**DIRECTIVE:** In the data below, one line contains "focal_35mm: 78" and a later one contains "cx_px: -549". Print both, with every line between them, exactly and alone.

**DATA TO EXAMINE:**
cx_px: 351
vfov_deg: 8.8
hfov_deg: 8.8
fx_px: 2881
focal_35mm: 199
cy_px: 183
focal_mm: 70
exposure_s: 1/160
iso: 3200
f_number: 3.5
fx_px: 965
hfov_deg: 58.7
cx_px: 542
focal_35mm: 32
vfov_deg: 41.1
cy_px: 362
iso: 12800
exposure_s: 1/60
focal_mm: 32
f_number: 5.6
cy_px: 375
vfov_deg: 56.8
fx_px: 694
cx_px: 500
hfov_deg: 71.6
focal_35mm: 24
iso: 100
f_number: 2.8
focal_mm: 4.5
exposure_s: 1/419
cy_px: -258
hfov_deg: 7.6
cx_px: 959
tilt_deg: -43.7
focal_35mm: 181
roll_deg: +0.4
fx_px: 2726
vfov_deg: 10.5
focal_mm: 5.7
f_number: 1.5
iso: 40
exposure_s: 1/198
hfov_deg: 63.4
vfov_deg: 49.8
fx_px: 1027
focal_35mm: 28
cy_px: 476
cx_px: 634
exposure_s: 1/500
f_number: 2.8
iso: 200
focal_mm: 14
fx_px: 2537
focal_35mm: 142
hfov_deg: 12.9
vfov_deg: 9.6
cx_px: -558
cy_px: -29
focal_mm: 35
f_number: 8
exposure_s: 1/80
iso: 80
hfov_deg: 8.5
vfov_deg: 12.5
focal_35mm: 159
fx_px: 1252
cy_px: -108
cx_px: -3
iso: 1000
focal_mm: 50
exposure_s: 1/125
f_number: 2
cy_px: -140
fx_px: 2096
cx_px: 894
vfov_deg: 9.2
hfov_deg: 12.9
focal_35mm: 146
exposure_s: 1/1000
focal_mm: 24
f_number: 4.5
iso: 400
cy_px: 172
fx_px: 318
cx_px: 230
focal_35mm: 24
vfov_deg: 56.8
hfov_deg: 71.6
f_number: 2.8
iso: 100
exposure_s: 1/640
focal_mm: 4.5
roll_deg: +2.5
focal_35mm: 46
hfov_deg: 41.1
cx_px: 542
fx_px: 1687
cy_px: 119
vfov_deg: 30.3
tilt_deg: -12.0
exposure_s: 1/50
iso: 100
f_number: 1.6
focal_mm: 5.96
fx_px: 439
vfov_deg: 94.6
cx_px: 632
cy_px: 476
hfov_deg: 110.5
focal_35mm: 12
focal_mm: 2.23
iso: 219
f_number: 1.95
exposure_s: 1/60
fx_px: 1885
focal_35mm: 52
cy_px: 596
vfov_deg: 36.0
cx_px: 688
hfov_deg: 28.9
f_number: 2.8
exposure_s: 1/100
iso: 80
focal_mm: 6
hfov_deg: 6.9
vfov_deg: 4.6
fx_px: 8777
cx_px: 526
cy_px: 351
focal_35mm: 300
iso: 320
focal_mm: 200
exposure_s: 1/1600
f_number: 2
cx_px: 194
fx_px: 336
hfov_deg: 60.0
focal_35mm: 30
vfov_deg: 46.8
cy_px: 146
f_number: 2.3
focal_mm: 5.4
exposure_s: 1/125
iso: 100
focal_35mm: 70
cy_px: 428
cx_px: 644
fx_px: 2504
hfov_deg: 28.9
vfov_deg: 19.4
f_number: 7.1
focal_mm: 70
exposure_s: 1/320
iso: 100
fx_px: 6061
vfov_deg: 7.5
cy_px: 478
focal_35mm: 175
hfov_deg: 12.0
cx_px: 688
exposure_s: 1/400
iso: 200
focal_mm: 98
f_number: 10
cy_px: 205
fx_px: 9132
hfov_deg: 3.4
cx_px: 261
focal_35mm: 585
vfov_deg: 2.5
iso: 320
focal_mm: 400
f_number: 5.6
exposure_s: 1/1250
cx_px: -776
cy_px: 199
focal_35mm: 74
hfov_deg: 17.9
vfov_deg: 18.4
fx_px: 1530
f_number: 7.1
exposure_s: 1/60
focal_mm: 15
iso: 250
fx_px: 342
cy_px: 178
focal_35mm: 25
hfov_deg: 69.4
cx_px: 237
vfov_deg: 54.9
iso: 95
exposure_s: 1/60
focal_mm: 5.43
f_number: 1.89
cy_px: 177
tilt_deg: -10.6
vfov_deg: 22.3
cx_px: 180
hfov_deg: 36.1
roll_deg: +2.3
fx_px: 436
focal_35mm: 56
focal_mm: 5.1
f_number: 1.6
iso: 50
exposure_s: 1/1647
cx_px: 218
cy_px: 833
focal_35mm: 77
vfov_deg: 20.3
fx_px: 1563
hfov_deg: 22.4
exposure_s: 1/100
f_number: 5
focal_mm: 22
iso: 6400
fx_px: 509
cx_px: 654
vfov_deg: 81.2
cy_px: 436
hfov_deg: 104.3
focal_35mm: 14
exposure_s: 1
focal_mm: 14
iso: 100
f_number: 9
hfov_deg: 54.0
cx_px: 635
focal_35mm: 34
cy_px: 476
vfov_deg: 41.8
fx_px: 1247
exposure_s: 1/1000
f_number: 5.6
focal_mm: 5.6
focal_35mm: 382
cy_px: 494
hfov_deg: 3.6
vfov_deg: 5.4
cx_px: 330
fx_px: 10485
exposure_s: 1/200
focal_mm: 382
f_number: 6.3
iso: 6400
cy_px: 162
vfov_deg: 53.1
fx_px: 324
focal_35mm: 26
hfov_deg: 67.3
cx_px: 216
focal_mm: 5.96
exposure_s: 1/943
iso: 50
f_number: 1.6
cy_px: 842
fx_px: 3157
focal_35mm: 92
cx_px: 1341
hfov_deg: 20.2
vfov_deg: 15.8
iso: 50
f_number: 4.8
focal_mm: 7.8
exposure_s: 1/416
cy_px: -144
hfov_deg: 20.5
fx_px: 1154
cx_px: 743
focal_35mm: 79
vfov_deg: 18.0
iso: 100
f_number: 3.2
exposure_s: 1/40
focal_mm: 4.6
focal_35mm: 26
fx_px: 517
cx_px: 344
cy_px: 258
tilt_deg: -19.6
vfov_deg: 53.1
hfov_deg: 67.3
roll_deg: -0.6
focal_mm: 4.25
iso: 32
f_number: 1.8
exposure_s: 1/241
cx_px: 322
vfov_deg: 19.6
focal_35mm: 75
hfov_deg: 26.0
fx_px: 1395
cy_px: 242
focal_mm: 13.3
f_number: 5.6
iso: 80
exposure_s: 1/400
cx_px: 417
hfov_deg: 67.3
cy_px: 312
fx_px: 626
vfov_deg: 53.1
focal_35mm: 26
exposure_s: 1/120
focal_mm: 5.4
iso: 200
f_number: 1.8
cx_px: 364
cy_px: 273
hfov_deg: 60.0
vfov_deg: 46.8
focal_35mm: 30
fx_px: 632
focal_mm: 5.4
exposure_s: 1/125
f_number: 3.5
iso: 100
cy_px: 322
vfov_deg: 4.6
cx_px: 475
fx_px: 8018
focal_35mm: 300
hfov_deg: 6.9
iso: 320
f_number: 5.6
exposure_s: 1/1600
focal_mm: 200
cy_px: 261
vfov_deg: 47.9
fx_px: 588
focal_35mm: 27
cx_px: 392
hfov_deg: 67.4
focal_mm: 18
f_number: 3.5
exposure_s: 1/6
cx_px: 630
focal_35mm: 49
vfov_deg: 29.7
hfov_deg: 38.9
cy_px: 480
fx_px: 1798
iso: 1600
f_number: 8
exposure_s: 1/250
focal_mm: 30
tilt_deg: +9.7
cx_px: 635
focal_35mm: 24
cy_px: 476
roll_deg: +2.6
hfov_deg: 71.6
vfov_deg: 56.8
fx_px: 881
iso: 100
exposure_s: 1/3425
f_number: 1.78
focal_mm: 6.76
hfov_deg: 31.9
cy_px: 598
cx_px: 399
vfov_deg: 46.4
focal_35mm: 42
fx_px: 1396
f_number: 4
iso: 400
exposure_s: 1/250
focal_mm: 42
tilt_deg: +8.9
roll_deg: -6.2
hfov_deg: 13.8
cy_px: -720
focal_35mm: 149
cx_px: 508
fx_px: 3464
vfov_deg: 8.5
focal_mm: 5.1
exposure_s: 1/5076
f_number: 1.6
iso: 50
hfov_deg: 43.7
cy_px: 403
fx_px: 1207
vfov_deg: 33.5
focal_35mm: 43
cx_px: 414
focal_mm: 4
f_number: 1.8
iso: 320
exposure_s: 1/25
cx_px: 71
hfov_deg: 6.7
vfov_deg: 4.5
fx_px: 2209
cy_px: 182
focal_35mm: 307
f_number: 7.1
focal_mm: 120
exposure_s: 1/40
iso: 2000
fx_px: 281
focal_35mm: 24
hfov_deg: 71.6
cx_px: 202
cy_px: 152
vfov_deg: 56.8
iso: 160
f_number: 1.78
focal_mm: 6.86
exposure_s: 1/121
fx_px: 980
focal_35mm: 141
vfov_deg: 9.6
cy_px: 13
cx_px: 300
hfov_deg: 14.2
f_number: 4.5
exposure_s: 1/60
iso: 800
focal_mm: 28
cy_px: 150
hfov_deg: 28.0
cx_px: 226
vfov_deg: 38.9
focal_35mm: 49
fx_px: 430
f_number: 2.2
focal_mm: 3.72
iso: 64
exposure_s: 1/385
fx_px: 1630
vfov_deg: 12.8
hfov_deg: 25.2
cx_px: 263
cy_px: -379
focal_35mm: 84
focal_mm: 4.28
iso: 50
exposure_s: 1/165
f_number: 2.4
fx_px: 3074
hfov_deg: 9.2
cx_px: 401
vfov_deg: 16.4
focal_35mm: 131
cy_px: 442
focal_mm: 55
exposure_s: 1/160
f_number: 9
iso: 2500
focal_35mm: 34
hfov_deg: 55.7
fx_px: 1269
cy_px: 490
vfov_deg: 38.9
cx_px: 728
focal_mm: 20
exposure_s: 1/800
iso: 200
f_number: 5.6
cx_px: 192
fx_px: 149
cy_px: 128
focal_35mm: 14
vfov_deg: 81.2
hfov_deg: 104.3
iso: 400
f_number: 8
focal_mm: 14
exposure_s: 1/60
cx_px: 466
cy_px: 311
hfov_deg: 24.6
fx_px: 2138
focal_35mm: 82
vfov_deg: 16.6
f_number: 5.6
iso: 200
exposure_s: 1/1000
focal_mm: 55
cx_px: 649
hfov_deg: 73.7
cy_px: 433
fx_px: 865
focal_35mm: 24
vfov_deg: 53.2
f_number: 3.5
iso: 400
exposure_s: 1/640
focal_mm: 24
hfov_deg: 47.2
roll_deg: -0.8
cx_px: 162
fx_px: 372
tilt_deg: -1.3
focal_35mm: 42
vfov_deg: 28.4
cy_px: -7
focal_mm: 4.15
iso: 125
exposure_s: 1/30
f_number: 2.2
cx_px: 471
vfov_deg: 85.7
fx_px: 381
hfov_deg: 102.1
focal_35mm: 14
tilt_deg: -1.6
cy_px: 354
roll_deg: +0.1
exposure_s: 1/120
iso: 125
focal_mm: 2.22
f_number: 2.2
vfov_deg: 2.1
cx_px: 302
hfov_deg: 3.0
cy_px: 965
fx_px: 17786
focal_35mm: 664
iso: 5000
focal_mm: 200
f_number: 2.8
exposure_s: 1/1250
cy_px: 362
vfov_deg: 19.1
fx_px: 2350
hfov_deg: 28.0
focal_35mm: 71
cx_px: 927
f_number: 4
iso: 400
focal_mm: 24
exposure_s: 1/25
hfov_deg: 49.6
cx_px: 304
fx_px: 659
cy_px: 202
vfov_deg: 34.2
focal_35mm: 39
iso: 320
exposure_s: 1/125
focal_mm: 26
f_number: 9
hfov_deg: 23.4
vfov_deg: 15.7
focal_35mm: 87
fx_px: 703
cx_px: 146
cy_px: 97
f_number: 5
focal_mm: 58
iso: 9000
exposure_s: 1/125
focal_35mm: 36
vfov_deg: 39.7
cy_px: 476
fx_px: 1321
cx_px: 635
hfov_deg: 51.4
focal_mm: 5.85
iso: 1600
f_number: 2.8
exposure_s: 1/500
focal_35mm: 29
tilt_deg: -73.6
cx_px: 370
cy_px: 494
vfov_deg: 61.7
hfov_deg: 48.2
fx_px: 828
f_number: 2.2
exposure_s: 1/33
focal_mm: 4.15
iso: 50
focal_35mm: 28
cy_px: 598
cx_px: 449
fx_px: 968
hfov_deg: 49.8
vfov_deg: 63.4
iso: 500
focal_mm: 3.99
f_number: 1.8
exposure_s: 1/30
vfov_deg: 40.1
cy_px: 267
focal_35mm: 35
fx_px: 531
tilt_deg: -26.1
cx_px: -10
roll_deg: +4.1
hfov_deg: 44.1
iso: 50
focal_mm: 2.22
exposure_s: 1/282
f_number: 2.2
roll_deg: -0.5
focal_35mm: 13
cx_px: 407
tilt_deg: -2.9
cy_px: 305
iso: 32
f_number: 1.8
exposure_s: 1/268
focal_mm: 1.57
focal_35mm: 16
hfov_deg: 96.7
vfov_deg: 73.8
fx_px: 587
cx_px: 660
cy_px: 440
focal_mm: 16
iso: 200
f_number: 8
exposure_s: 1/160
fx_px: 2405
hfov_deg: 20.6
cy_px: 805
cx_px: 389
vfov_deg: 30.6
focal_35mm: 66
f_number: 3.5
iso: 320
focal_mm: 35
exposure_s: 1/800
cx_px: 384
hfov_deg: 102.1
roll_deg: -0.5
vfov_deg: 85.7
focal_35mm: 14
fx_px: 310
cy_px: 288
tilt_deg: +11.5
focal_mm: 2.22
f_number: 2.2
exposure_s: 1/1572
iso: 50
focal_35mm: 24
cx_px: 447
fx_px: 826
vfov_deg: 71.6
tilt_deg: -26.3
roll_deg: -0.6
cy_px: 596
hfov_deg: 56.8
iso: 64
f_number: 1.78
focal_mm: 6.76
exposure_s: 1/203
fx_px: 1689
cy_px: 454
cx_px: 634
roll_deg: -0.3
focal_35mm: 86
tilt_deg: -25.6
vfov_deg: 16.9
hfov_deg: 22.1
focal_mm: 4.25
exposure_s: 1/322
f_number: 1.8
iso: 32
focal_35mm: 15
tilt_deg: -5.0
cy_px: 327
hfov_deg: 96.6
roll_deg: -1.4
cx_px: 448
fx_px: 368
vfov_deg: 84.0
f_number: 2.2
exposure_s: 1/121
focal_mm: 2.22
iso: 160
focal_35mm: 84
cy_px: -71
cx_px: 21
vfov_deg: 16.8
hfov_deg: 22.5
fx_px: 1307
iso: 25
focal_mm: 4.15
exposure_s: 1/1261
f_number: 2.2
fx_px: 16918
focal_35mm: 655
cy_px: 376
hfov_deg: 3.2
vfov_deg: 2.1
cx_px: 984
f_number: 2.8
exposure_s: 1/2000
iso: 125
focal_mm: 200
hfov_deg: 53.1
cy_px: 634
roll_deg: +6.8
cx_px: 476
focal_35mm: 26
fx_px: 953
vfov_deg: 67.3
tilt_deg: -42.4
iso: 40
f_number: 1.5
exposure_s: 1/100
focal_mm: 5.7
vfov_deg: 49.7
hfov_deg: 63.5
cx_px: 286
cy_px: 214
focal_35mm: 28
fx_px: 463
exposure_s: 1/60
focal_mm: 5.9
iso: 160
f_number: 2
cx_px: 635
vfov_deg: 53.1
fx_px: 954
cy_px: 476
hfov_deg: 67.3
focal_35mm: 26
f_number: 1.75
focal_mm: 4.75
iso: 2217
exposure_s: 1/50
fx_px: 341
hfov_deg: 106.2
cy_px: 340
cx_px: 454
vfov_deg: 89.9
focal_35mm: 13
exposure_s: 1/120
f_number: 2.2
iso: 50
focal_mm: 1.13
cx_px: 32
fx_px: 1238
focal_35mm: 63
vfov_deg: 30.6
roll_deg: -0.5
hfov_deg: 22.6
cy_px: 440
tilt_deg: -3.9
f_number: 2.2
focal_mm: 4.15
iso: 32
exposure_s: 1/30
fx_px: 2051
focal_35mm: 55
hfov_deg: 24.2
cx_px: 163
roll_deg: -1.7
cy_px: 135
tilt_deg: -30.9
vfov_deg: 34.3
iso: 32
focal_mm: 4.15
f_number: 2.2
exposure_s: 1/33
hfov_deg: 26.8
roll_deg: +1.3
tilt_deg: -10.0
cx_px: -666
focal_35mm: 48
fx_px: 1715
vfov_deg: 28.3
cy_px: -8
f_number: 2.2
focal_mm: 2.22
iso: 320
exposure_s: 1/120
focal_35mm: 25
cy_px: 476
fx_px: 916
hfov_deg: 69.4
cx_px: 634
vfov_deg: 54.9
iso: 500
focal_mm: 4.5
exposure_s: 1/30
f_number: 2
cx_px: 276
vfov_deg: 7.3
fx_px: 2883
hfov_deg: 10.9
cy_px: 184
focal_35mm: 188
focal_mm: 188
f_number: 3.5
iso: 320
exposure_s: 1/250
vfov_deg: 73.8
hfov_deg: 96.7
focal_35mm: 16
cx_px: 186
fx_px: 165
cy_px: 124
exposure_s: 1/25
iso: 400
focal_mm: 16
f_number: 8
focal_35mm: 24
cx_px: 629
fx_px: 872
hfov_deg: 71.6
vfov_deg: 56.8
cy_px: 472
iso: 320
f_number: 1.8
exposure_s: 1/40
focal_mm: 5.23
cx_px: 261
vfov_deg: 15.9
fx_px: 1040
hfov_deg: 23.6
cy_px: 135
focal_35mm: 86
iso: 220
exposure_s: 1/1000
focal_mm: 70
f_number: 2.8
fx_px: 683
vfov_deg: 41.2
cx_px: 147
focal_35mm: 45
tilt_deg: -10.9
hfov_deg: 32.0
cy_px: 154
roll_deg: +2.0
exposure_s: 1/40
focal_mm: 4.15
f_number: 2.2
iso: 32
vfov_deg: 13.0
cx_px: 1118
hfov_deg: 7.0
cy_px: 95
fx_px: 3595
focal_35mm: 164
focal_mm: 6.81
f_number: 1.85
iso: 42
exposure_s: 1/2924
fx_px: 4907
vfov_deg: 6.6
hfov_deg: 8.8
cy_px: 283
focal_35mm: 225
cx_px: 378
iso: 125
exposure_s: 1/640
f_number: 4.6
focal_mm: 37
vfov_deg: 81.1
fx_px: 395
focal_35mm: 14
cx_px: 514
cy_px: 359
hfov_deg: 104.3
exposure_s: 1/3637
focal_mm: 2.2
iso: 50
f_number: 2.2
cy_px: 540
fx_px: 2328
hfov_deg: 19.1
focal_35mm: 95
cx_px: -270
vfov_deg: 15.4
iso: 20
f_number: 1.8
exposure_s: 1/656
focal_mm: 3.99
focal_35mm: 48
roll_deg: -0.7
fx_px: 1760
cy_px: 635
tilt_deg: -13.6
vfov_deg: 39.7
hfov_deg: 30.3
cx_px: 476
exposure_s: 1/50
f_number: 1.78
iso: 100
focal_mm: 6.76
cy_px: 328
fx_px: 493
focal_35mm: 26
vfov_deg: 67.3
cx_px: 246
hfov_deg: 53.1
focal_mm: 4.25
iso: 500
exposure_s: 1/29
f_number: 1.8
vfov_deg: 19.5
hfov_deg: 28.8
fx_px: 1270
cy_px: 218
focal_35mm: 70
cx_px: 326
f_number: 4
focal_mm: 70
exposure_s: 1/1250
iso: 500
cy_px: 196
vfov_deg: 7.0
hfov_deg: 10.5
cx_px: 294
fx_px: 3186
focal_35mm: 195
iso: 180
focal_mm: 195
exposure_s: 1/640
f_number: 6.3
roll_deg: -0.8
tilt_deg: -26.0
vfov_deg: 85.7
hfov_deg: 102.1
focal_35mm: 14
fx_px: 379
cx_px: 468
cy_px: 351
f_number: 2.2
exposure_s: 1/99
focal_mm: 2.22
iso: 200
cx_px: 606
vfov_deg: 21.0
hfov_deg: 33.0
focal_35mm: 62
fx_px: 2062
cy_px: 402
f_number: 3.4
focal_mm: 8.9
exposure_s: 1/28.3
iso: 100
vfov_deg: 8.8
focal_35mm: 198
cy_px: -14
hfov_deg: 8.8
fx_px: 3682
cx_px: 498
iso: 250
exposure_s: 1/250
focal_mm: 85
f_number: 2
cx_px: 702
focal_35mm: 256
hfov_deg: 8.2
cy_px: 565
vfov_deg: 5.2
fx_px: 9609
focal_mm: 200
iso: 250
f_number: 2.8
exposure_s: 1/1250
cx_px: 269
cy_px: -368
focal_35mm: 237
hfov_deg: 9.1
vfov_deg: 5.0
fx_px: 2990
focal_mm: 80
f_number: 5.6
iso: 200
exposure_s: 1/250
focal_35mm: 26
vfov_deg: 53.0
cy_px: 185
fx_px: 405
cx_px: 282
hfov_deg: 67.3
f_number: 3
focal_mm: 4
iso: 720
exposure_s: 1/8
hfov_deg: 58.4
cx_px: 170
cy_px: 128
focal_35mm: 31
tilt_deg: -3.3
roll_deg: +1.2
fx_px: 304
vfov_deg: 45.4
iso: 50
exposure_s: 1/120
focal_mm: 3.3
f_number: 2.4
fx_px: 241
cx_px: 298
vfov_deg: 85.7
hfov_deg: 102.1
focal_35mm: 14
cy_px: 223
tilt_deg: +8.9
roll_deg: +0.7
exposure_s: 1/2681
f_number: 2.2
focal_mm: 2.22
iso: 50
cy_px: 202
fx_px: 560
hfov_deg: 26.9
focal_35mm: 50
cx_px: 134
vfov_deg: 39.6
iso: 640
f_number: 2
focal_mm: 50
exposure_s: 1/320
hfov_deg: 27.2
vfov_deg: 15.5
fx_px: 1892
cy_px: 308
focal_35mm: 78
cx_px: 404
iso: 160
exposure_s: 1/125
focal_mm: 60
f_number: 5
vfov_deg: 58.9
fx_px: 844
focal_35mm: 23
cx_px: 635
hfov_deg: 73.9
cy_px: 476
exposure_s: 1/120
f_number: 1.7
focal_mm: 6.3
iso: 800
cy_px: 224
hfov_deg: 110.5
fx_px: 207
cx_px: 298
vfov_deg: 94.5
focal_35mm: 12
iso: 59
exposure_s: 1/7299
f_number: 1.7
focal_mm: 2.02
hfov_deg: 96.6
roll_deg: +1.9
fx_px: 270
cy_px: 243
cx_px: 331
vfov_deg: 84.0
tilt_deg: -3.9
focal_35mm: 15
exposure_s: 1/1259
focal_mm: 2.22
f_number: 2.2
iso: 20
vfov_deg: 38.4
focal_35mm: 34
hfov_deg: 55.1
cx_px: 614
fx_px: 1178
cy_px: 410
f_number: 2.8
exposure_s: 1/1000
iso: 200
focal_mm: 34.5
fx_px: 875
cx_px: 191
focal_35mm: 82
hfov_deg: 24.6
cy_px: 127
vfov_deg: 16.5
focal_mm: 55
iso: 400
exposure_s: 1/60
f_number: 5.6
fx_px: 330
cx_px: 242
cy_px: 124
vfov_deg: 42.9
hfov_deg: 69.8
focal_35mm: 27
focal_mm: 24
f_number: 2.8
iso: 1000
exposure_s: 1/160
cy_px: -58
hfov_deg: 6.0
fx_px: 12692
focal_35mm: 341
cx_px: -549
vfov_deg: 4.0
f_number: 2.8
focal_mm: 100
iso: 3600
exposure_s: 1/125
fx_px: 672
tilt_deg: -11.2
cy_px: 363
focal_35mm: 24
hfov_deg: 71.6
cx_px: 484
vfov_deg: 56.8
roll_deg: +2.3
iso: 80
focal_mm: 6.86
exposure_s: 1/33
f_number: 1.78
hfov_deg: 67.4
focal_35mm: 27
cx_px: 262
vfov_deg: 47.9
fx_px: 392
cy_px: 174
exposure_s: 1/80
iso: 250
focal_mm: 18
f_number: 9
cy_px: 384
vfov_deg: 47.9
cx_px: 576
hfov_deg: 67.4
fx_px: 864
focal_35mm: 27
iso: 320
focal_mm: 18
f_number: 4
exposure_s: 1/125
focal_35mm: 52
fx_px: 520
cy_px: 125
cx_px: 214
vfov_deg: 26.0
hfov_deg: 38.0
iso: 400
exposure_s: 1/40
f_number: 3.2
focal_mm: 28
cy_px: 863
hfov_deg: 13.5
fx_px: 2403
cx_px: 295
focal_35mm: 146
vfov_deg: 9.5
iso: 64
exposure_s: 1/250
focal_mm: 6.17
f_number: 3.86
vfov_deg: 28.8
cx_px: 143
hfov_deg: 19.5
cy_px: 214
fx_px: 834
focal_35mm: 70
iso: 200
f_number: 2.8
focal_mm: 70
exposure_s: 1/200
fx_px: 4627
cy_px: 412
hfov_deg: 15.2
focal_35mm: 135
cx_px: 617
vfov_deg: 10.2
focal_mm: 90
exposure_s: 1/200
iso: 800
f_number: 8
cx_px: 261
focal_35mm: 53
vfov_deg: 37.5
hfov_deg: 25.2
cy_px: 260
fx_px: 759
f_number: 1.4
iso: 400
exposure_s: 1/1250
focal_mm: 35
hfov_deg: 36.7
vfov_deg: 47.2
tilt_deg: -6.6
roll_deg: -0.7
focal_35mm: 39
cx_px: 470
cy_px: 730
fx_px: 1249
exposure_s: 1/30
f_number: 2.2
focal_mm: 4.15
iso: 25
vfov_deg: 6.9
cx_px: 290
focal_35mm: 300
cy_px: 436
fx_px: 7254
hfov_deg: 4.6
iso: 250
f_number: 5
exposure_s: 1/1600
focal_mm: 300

**WRITTEN RESPONSE:**
focal_35mm: 78
cx_px: 404
iso: 160
exposure_s: 1/125
focal_mm: 60
f_number: 5
vfov_deg: 58.9
fx_px: 844
focal_35mm: 23
cx_px: 635
hfov_deg: 73.9
cy_px: 476
exposure_s: 1/120
f_number: 1.7
focal_mm: 6.3
iso: 800
cy_px: 224
hfov_deg: 110.5
fx_px: 207
cx_px: 298
vfov_deg: 94.5
focal_35mm: 12
iso: 59
exposure_s: 1/7299
f_number: 1.7
focal_mm: 2.02
hfov_deg: 96.6
roll_deg: +1.9
fx_px: 270
cy_px: 243
cx_px: 331
vfov_deg: 84.0
tilt_deg: -3.9
focal_35mm: 15
exposure_s: 1/1259
focal_mm: 2.22
f_number: 2.2
iso: 20
vfov_deg: 38.4
focal_35mm: 34
hfov_deg: 55.1
cx_px: 614
fx_px: 1178
cy_px: 410
f_number: 2.8
exposure_s: 1/1000
iso: 200
focal_mm: 34.5
fx_px: 875
cx_px: 191
focal_35mm: 82
hfov_deg: 24.6
cy_px: 127
vfov_deg: 16.5
focal_mm: 55
iso: 400
exposure_s: 1/60
f_number: 5.6
fx_px: 330
cx_px: 242
cy_px: 124
vfov_deg: 42.9
hfov_deg: 69.8
focal_35mm: 27
focal_mm: 24
f_number: 2.8
iso: 1000
exposure_s: 1/160
cy_px: -58
hfov_deg: 6.0
fx_px: 12692
focal_35mm: 341
cx_px: -549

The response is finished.